DNA Extraction and Genotyping

Total genomic DNA was isolated from 5 ml of whole blood using a salt extraction method39. All DNA samples were analyzed qualitatively and quantitively for suitability of use in the genotyping assay by Realtime PCR27. All suitable DNA samples were standardized to give a final concentration of 10 ng/ul. The genotyping assay for the four selected LPL variants (rs1121923; rs258; rs328 and rs13702) was achieved by the Taqman Allele Discrimination Assay with Realtime PCR (ABI 7900HT FAST REAL TIME PCR) on a 10 ng/µl DNA with commercially available primer and probe Kits (Table 11) as described by the manufacturer’s protocol (Thermo fisher Scientific, Applied Biosystems).

Table 11 List of the LPL variants and their primer-probe kits (Thermo fisher Scientific, Applied Biosystems) selected for the genetic association with plasma lipid levels in a Kuwaiti Cohort.
Full size table

Genotyping, Hardy-Weinberg Equilibrium and Linkage Disequilibrium

The genotypes for each sample (Supplementary Table S1) was relatively simple to determine based on the SDS plots generated following the completion of Realtime PCR. Each sample was genotyped as homozygote for the wildtype allele (WW), heterozygous (WM) or homozygous for the minor allele (MM). Based on the generated genotypes, genotype and allele frequencies were estimated using a simple gene counting method in which the minor allele frequency (MAF) was determined for each variant in the cohort.
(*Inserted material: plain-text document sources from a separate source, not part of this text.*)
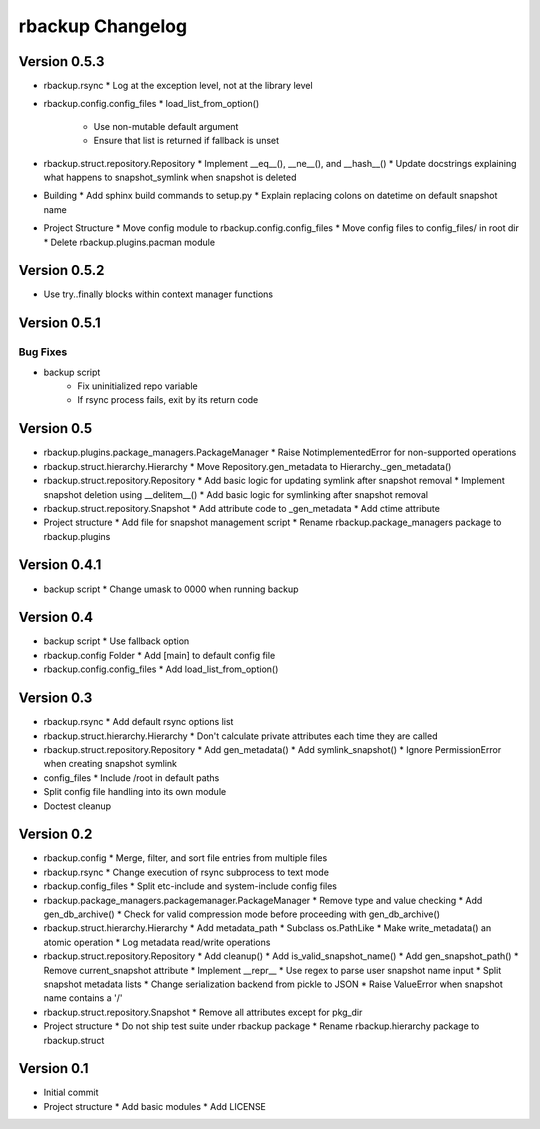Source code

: rbackup Changelog
=================

Version 0.5.3
-------------

* rbackup.rsync
  * Log at the exception level, not at the library level
* rbackup.config.config_files
  * load_list_from_option()
    * Use non-mutable default argument
    * Ensure that list is returned if fallback is unset
* rbackup.struct.repository.Repository
  * Implement __eq__(), __ne__(), and __hash__()
  * Update docstrings explaining what happens to snapshot_symlink when snapshot is deleted
* Building
  * Add sphinx build commands to setup.py
  * Explain replacing colons on datetime on default snapshot name
* Project Structure
  * Move config module to rbackup.config.config_files
  * Move config files to config_files/ in root dir
  * Delete rbackup.plugins.pacman module

Version 0.5.2
-------------

* Use try..finally blocks within context manager functions

Version 0.5.1
-------------

Bug Fixes
^^^^^^^^^

* backup script
   * Fix uninitialized repo variable
   * If rsync process fails, exit by its return code

Version 0.5
-----------

* rbackup.plugins.package_managers.PackageManager
  * Raise NotimplementedError for non-supported operations
* rbackup.struct.hierarchy.Hierarchy
  * Move Repository.gen_metadata to Hierarchy._gen_metadata()
* rbackup.struct.repository.Repository
  * Add basic logic for updating symlink after snapshot removal
  * Implement snapshot deletion using __delitem__()
  * Add basic logic for symlinking after snapshot removal
* rbackup.struct.repository.Snapshot
  * Add attribute code to _gen_metadata
  * Add ctime attribute
* Project structure
  * Add file for snapshot management script
  * Rename rbackup.package_managers package to rbackup.plugins

Version 0.4.1
-------------

* backup script
  * Change umask to 0000 when running backup

Version 0.4
-----------

* backup script
  * Use fallback option 
* rbackup.config Folder
  * Add [main] to default config file
* rbackup.config.config_files
  * Add load_list_from_option()


Version 0.3
-----------

* rbackup.rsync
  * Add default rsync options list
* rbackup.struct.hierarchy.Hierarchy
  * Don't calculate private attributes each time they are called
* rbackup.struct.repository.Repository
  * Add gen_metadata()
  * Add symlink_snapshot()
  * Ignore PermissionError when creating snapshot symlink
* config_files
  * Include /root in default paths
* Split config file handling into its own module
* Doctest cleanup

Version 0.2
-----------

* rbackup.config
  * Merge, filter, and sort file entries from multiple files
* rbackup.rsync
  * Change execution of rsync subprocess to text mode
* rbackup.config_files
  * Split etc-include and system-include config files
* rbackup.package_managers.packagemanager.PackageManager
  * Remove type and value checking
  * Add gen_db_archive()
  * Check for valid compression mode before proceeding with gen_db_archive()
* rbackup.struct.hierarchy.Hierarchy
  * Add metadata_path
  * Subclass os.PathLike
  * Make write_metadata() an atomic operation
  * Log metadata read/write operations
* rbackup.struct.repository.Repository
  * Add cleanup()
  * Add is_valid_snapshot_name()
  * Add gen_snapshot_path()
  * Remove current_snapshot attribute
  * Implement __repr__
  * Use regex to parse user snapshot name input
  * Split snapshot metadata lists
  * Change serialization backend from pickle to JSON
  * Raise ValueError when snapshot name contains a '/'
* rbackup.struct.repository.Snapshot
  * Remove all attributes except for pkg_dir
* Project structure
  * Do not ship test suite under rbackup package
  * Rename rbackup.hierarchy package to rbackup.struct

Version 0.1
-----------

* Initial commit
* Project structure
  * Add basic modules
  * Add LICENSE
Deviation from Hardy-Weinberg Equilibrium was estimated using the web-based calculator available at http://www.tufts.edu/.

Haploview (version 4.2.) based on the method described by Gabriel et al. (2002) was used to determine linkage disequilibrium (LD) patterns and haplotype blocks. LD was measured as r-squared value (r2) by an estimation of each pair-wise combination of SNPs. R2 values greater than 0.8 indicate a significant LD between two loci whereas a value of 0 indicates that the two loci are in linkage equilibrium. All pairs of markers (SNPs) following one of those conditions were said to be informative markers, whereas other markers falling outside that value were said to be non-informative. A haplotype block was then created if 95% of informative comparisons were in strong LD.

Genetic Association and Regression Analysis

Kruskal-Wallis ANOVA was used to analyze differences in mean between genotypes and lipid levels. The values were reported as mean ± standard error. This was followed by linear regression to assess the association of the four variants with lipid levels after controlling for age, gender and BMI. The values of the regression analysis were represented as beta (B) coefficient and 95% confidence intervals (CI). Multivariate analysis using linear regression to assess predictor factors was followed for significant lipid variables. Normality was assessed using Kolmogorov-Smirnov test. All lipid parameters were log-transformed for their association with LPL variants to ensure an approximate normal distribution. After Bonferroni correction for multiple testing of the four SNPs, the modified significance level = 0.5/4 = 0.0125. All statistical analyses reported in this study were performed using both the Statistical Package for the Social Sciences software (version 23; SPSS Inc., Chicago, IL, USA) and “SNPassoc” package from R software (R Stats Package, Version 3.3.0) where appropriate.

Ethical Approval

This study was approved (Reference number: VDR/JC/256) by the Joint Committee for the Protection of Human Subjects in Research (Health Sciences Center, Kuwait University and Kuwait Institute for Medical Specializations) in accordance to the procedures set and that are based on the Helsinki guidelines. The sample and medical data collection protocol and informed consents used were in accordance with the revised version (2000) of the 1975 Helsinki guidelines. Informed consent in this study was obtained from each participant.